Creating a custom voicebank is expensive, so unless you’ve got a voice that fills a niche, I doubt that Dreamtonics would consider it. The actual cost is hidden behind an NDA, but the Kickstarter for Solaria was around $42,000.
I don’t have access to the inner workings of Dreamtonics, but I wouldn’t place any hopes on being able to create a custom voice in the immediate future. They’ve just released Vocoflex, and I suspect that wouldn’t have gone that route if custom voicebanks were easy to do.
If you really want to clone your voice, you’ve got at least three options, each with caveats:
- SynthesizerV + Vocoflex
- SynthesizerV + RVC
- ACE Studio (obviously not SynthesizerV)
The biggest caveat is that much of makes a singer distinctive isn’t in their vocal timbre, but their performance. Just in the way that two people will read the same words differently, different singers will sing differently. If you’ve listened to bad RVC, you’ll know what I’m talking about.
And none of the options I listed captures the vocal performance.
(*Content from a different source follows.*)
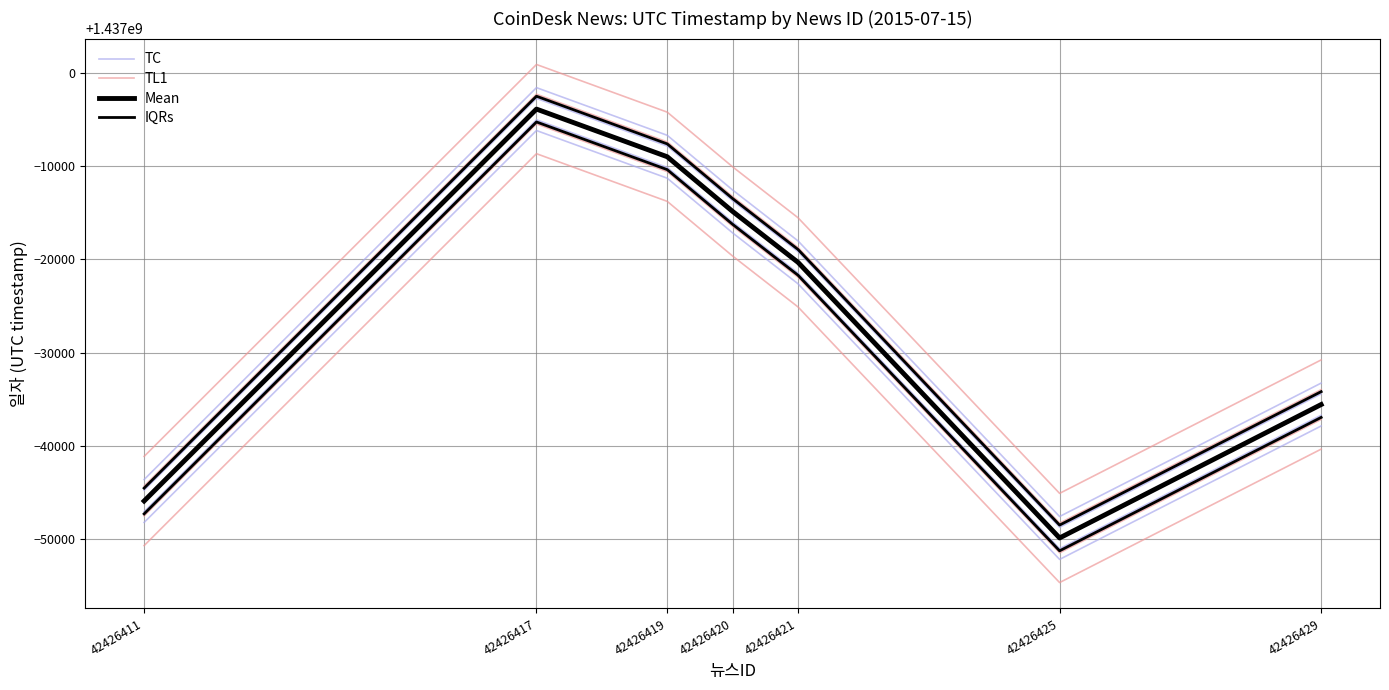

Reading left to right, list all the values displayed in this chart.

TC: 42426411=1436951767.7	42426417=1436993845.7	42426419=1436988726.7	42426420=1436982853.7	42426421=1436977389.7	42426425=1436947799.7	42426429=1436962124.7
TL1: 42426411=1436949281.2	42426417=1436991359.2	42426419=1436986240.2	42426420=1436980367.2	42426421=1436974903.2	42426425=1436945313.2	42426429=1436959638.2
Mean: 42426411=1436954070.0	42426417=1436996148.0	42426419=1436991029.0	42426420=1436985156.0	42426421=1436979692.0	42426425=1436950102.0	42426429=1436964427.0
IQRs: 42426411=1436955451.4	42426417=1436997529.4	42426419=1436992410.4	42426420=1436986537.4	42426421=1436981073.4	42426425=1436951483.4	42426429=1436965808.4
So if you simply replaced a source singer with another singer’s timbre, it’s still going to sound very much like the original singer if they’ve got a distinctive style.
Vocoflex
Careful reading of the Vocoflex’s description will show it’s not voice cloning software. It’s intended to be used as a “creative” tool.
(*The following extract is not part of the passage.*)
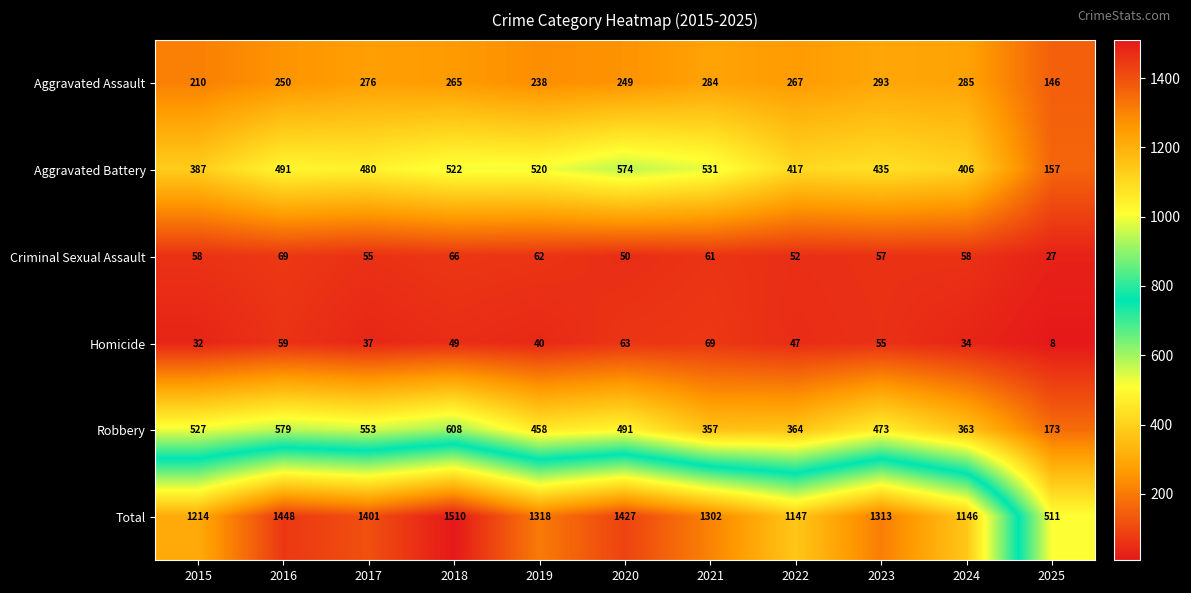

At how many categories does at least one series exceed 1415?

3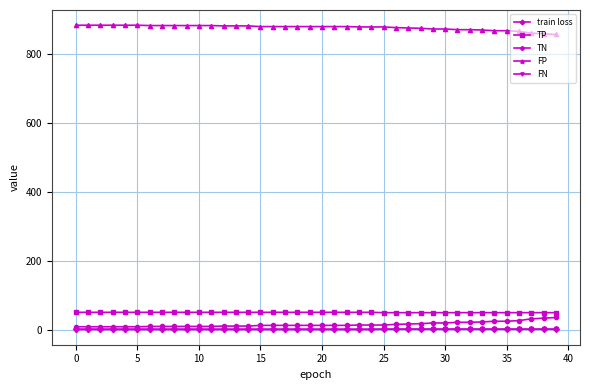

What is the value of the TN point at the 38th from the left?

31.0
Still, it might work for you. Or not. The results for me aren’t great, because I’ve got a pretty low voice that doesn’t seem to match the Vocoflex vocal synthesis model very well. That’s fine, because - once again - Vocoflex isn’t really voice cloning software.
RVC
RVC is a popular method for voice cloning. It’s likely to sound more like you than Vocoflex - which doesn’t claim to do voice cloning - but how well this works again depend on how well the underlying performance matches how you sing.
The expensive bit of RVC is the training, which requires hours on GPUs, and laughably long times using a CPU. If you haven’t got a AI-capable video card, you can instead buy some credits to use Google Collab. Actually rendering can be done in realtime if you’ve got a reasonably fast CPU.
ACE Studio
ACE Studio does have an option for voice cloning. Like the other methods, it doesn’t capture performance. So again, the success of the cloning is going to be highly dependent on how much the source “sings” in your style.
Obviously, this is going outside the Dreamtonics ecosystem, but if an all-in-one voice cloning solution is what you’re after, they’ve got that.
Summary
With any option other than Vocoflex, you’ll need lots of voice data. ACE Studio recommends 30 to 100 minutes of audio for best results.
These are the options that I’m currently aware of that are available to you. For background vocals or replacing short segments of vocals, using RVC on a SynthV is probably the cheapest option.
Of course, all the is subject to rapid change as time passes.